The plans establish a framework for determining which areas are appropriate for responsible oil and gas exploration and development while protecting the area's conservation assets, BLM said. The reforms were designed to encourage stakeholder input early in the planning process, which reduces protests and litigation and provides developers with greater certainty, it said. Many Rocky Mountain producers believe they merely create more obstacles and delays.

"MLPs are definitely redundant with the land use planning process which has been in place since the 1970s," said Kathleen Sgamma, vice-president for government and public affairs at the Western Energy Alliance in Denver. "MLPs are really about giving the environmental lobby another opportunity to push for closing off more areas to energy development.

"BLM has taken a gamble, and past experience with the litigious environmental lobby makes the bet a good one, that it will face fewer lawsuits just by making it nearly impossible for oil and gas development on any land that might have the least bit of controversy," she told OGJ in an Aug. 24 e-mail. "It's generally easier for BLM to avoid litigation by shutting out reasonable development than it is to explain how its standard restrictions and processes indeed protect the land."

BLM has said oil and gas planning decisions that may be considered during the MLP process, with appropriate National Environmental Policy Act analysis, include phased leasing, phased development, requirement to reduce or capture emissions, use of multiple wells on a single pad, and additional mitigation stipulations.

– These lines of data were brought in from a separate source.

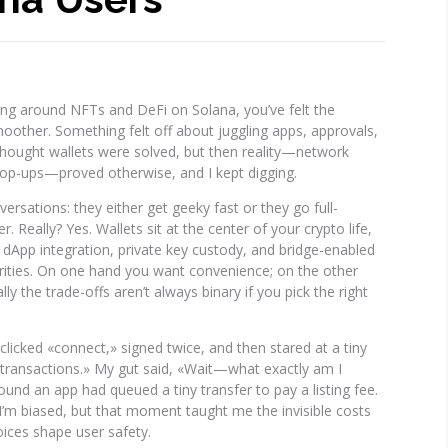
ing around NFTs and DeFi on Solana, you’ve felt the
smoother. Something felt off about juggling apps, approvals,
I thought wallets were solved, but then reality—network
pop-ups—proved otherwise, and I kept digging.
sations: they either get geeky fast or they go full-
 Really? Yes. Wallets sit at the center of your crypto life,
 dApp integration, private key custody, and bridge-enabled
iorities. On one hand you want convenience; on the other
 the trade-offs aren’t always binary if you pick the right
clicked «connect,» signed twice, and then stared at a tiny
 transactions.» My gut said, «Wait—what exactly am I
found an app had queued a tiny transfer to pay a listing fee.
 I’m biased, but that moment taught me the invisible costs
ices shape user safety.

The proposed Moab MLP covers 785,567 BLM-administered acres and 160,902 acres of state, private, and split estate land between Arches and Canyonlands National Parks, and near Manti-LaSal National Forest in Utah's Grand and San Juan counties.

Applauds approach

Area outdoor recreation and conservation organizations immediately endorsed it. "Moab is a world-class recreation destination, contributing to the $12 billion in consumer spending and 122,000 jobs outdoor recreation supports in Utah," said Jessica Wahl, recreation policy advisor for the Outdoor Industry Association.

"Thoughtful planning through the [MLP] process can protect Moab's recreation assets for years to come," she said in an Aug. 21 teleconference with four other outdoor recreation leaders.

The Conservation Alliance, Outdoor Alliance, and Outdoor Industry Association launched a campaign in support of a strong Moab MLP in Washington, DC, on Aug. 18, with a full-page print advertisement in the Washington Post Express and digital ads on Advocates will also build upon a coalition of more than 50 local and regional recreation businesses, and organize tens of thousands of recreation enthusiasts online, the groups said.

BLM said on Aug. 14 that it brought together local community members, industry representatives, recreation enthusiasts, Indian tribes, and other interested parties from across the country; and worked closely with the National Park Service, US Environmental Protection Agency, and other state and local agencies in the planning process for the proposed Moab MLP. The agency said it also solicited public feedback on preliminary alternatives and held public meetings.

But Sgamma warned that BLM left itself vulnerable to lawsuits from others who care about livelihoods and the area's economy as it developed two MLPs in Colorado. The Dinosaur Trail and Shale Ridges plans were not analyzed in draft documents, she told OGJ.

"The public did not have a chance to evaluate the restrictions and their impacts on jobs and the economy of the West Slope, which is a violation of rules regarding public engagement," she said. "We've seen how the Interior Department, with decisions regarding the Colowyo mine fiasco and these overly restrictive plans, does not give much consideration to the economic viability of western Colorado."